Firenze, trovata una copia dell’Almagesto di Tolomeo con le note di Galileo: perché è una svolta per la storia della scienza
Il ritrovamento del volume ricco di annotazioni autografe offre nuove prove sul percorso formativo di Galileo e sul suo rapporto con la tradizione astronomica antica, aprendo scenari inediti per gli studi sulla nascita della scienza moderna
FIRENZE. Una scoperta destinata a riscrivere un capitolo cruciale della storia della scienza è emersa tra gli scaffali della Biblioteca Nazionale Centrale di Firenze. Qui, al termine di un'indagine durata oltre tre anni, è stato riportato alla luce un volume di straordinario valore: un'edizione a stampa dell'Almagesto di Claudio Tolomeo, pubblicata a Basilea nel 1551, fittamente annotata a mano. E quelle postille - minuziose, tecniche, appassionate - sarebbero attribuibili nientemeno che a Galileo Galilei.
La scoperta
Il ritrovamento si deve al giovane studioso Ivan Malara, assegnista di ricerca presso l'Università degli Studi di Milano, che ha condotto un paziente lavoro filologico e paleografico per chiarire un interrogativo rimasto aperto per secoli: quale conoscenza diretta ebbe Galileo dell'Almagesto, il monumentale trattato astronomico composto nel II secolo d.C., rimasto per oltre mille anni il cardine dell'astronomia occidentale? La ricerca mirava a identificare quale edizione Galileo avesse studiato e quale ruolo avesse avuto questa lettura nel suo confronto con il "De revolutionibus orbium coelestium" (1543) di Niccolò Copernico.
Tolomeo e Copernico
L'ipotesi di partenza - tanto audace quanto affascinante - rovescia una convinzione diffusa: la profonda padronanza del sistema tolemaico non fu un ostacolo, bensì una delle condizioni decisive che permisero a Galileo di abbracciare il modello eliocentrico copernicano. Due visioni cosmologiche opposte, certo, ma fondate sulla medesima architettura matematica e su strumenti astronomici comuni.

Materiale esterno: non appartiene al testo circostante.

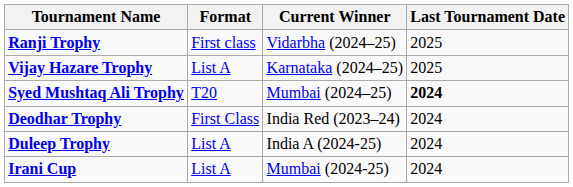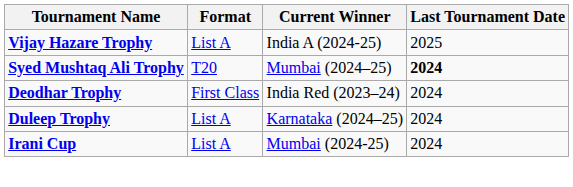- row: Ranji Trophy | First class | Vidarbha (2024–25) | 2025
Vijay Hazare Trophy | Current Winner: Karnataka (2024–25) -> India A (2024-25)
Duleep Trophy | Current Winner: India A (2024-25) -> Karnataka (2024–25)
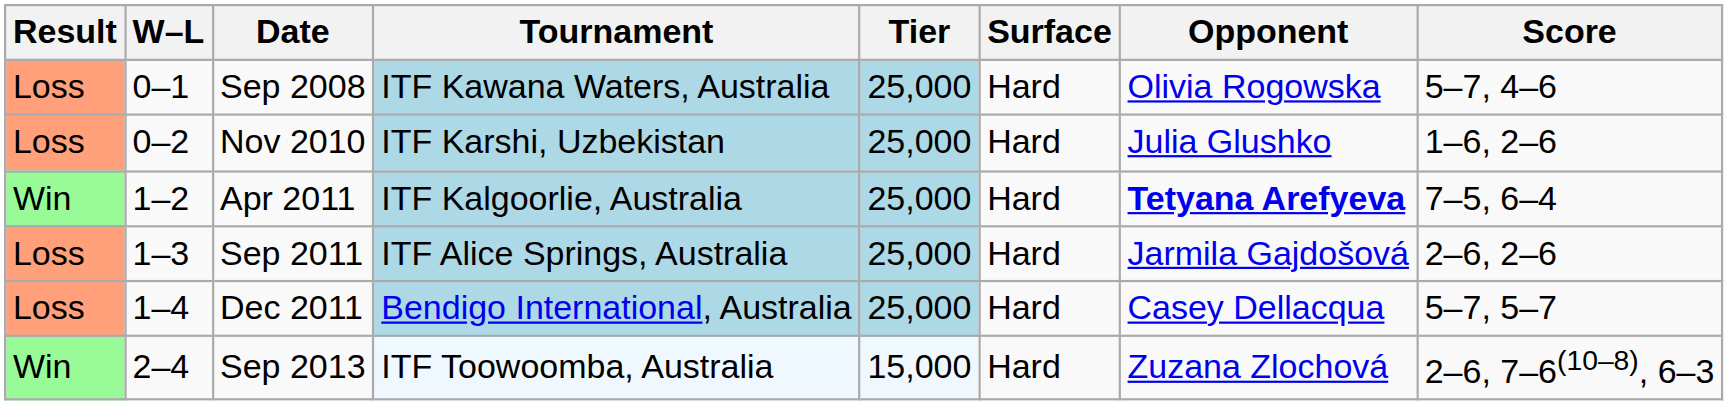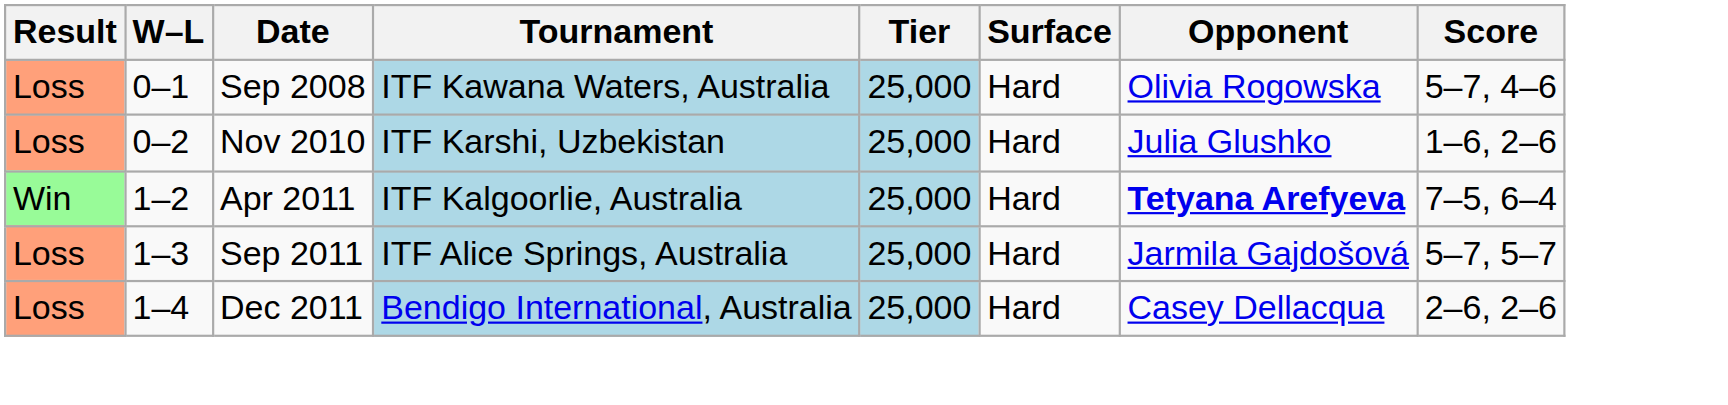Sep 2011 | Score: 2–6, 2–6 -> 5–7, 5–7
Dec 2011 | Score: 5–7, 5–7 -> 2–6, 2–6
- row: Win | 2–4 | Sep 2013 | ITF Toowoomba, Australia | 15,000 | Hard | Zuzana Zlochová | 2–6, 7–6(10–8), 6–3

In questa prospettiva, l'Almagesto si rivela non l'antagonista, ma il fondamento teorico indispensabile per comprendere e superare Copernico. Già nei suoi scritti giovanili, in particolare nei "De motu antiquiora" (1589-1592), Galileo mostra una sorprendente familiarità con le dimostrazioni matematiche di Tolomeo e dichiara di aver redatto un commento all'Almagesto, oggi perduto. Rimaneva però una domanda decisiva: su quale testo aveva studiato? La risposta è affiorata grazie a un'analisi sistematica delle prime edizioni a stampa conservate nelle biblioteche fiorentine.

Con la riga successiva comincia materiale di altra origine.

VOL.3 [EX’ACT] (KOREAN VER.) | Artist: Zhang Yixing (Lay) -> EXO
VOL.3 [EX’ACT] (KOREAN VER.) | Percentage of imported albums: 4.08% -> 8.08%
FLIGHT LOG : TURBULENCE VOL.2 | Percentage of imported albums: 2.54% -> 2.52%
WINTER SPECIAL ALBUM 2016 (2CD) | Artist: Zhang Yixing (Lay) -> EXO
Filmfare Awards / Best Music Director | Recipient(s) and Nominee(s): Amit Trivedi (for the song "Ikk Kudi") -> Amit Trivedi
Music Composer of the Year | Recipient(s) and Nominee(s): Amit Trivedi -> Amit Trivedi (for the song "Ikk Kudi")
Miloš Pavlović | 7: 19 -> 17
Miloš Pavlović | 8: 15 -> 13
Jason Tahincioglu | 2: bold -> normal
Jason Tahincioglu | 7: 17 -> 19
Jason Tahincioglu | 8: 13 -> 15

Nel Fondo Magliabechiano della Biblioteca Nazionale è stato individuato un esemplare contenente la traduzione latina delle opere di Tolomeo, riccamente postillato ai margini. L'esame della grafia e dei contenuti ha rivelato una corrispondenza stringente con la scrittura giovanile di Galileo e con passaggi specifici dei "De motu" e di altri suoi testi, anteriori e successivi al "Sidereus Nuncius" (1610).
Il Fondo Galileiano
La Biblioteca custodisce inoltre il celebre Fondo Galileiano, costituito da 347 manoscritti acquisiti nel 1861 con l'unione della Biblioteca Palatina alla Magliabechiana. Che un esemplare così significativo sia emerso proprio nel nucleo originario dell'istituto - nato dal lascito di Antonio Magliabechi alla città di Firenze - apre ora prospettive di ricerca inedite, anche in settori delle raccolte finora ritenuti estranei ai libri di Galileo. Non si tratta soltanto del ritrovamento di un volume annotato: è la riapparizione di una traccia viva del laboratorio intellettuale di Galileo, un documento che illumina dall'interno il percorso che condusse uno dei padri della scienza moderna a rivoluzionare per sempre la nostra visione del cosmo. La scoperta è stata presentata oggi da Elisabetta Sciarra, direttrice della Biblioteca Nazionale Centrale, Michaelangiola Marchiaro, responsabile del settore manoscritti, rari e fondi antichi, dagli studiosi Franco Giudice (Università Cattolica di Milano) e Michele Camerota (Università di Cagliari) e dal giovane ricercatore Ivan Malara (Università Statale di Milano).